I visited Rachael Stewart’s creative writing class at Elgin Community College today, where I asked students to pay intuitive attention to where lines are broken. I wrote the first stanza of “Inverstaid” by Gerard Manley Hopkins without lineation on the board. I asked them to put line breaks where they think he broke them, and then I asked them to break the lines so that the end rhymes would be subverted. We then discussed how lines have meaning and sentences have meaning, how they can complement one another or come into conflict. We then read Ellen Bryant Voigt’s “The Bear” to talk line break and punctuation, and then Lynda Hull’s “Ornithology” to chart the musicality of free verse.




Imitation, Imitation Exercise

Minerva by Elihu Vedder (1897)

Frontispiece of The Colours of Animals by Edward Bagnall Poulton, showing Mimicry in South African Butterflies (1890)

Class: Beginning Poetry (Tinker Mountain Writers’ Workshop)
Genre: Poetry
Readings: Their selection
Time: 50+ minutes

Ask that the students bring in one of their favorite poems. (My students brought in “Meditation at Lagunitas” by Robert Hass, “Fever 103°” by Sylvia Plath, and “[Carrion Comfort]” by Gerard Manley Hopkins.) Have each student read the selection to the class and lead a discussion on the poem’s features, movement, and form.

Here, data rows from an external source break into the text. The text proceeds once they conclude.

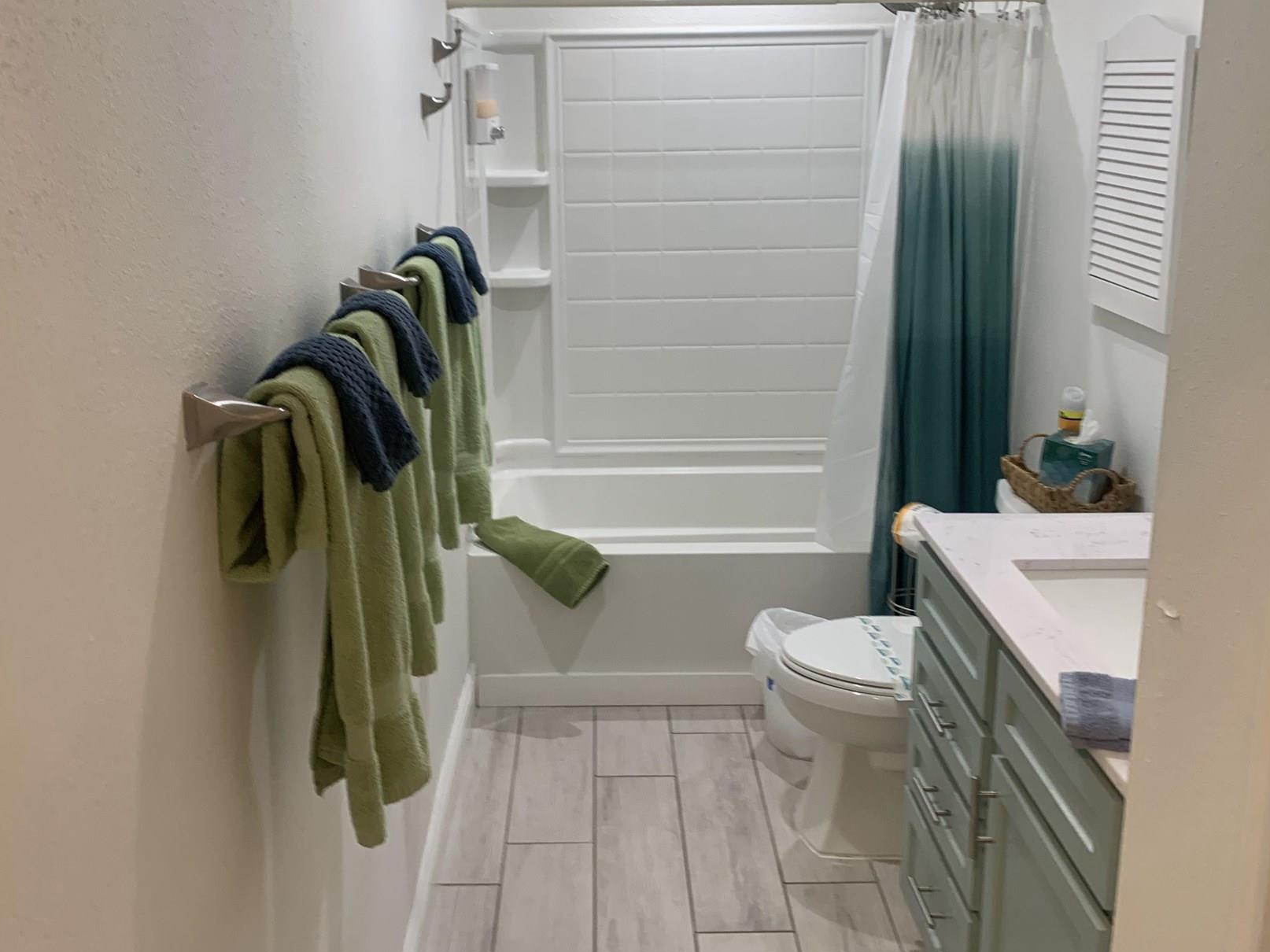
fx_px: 1211
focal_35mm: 33
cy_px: 364
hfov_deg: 55.4
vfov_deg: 42.6
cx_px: 617
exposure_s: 1/60
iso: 64
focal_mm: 4.25
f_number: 1.8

Consider some of the ways one can write imitations:
  1. Imitate all or many of the strategies of that specific poem.
  2. Imitate general features of the poet’s style.
  3. Write a poem in the persona of the poet. (His/her general voice, not just the voice on the page.)
  4. Do a loose imitation using one element of the original poem. This could even include response poems, poems with lines of that poet, etcetera.
Then have them do the following exercise:
  1. Write an imitation of the poem you brought in. (15 min.)
  2. Write an imitation of one of the other poems. (15 min.)
  3. Discuss. What imitation strategy did you choose? Why? Did you find yourself more able to imitate your selection or another’s? Why? Which imitation was hardest? Can you more easily discern some of your own fundamental orientation to language, ticks, go-to strategies, etcetera through the imitation process?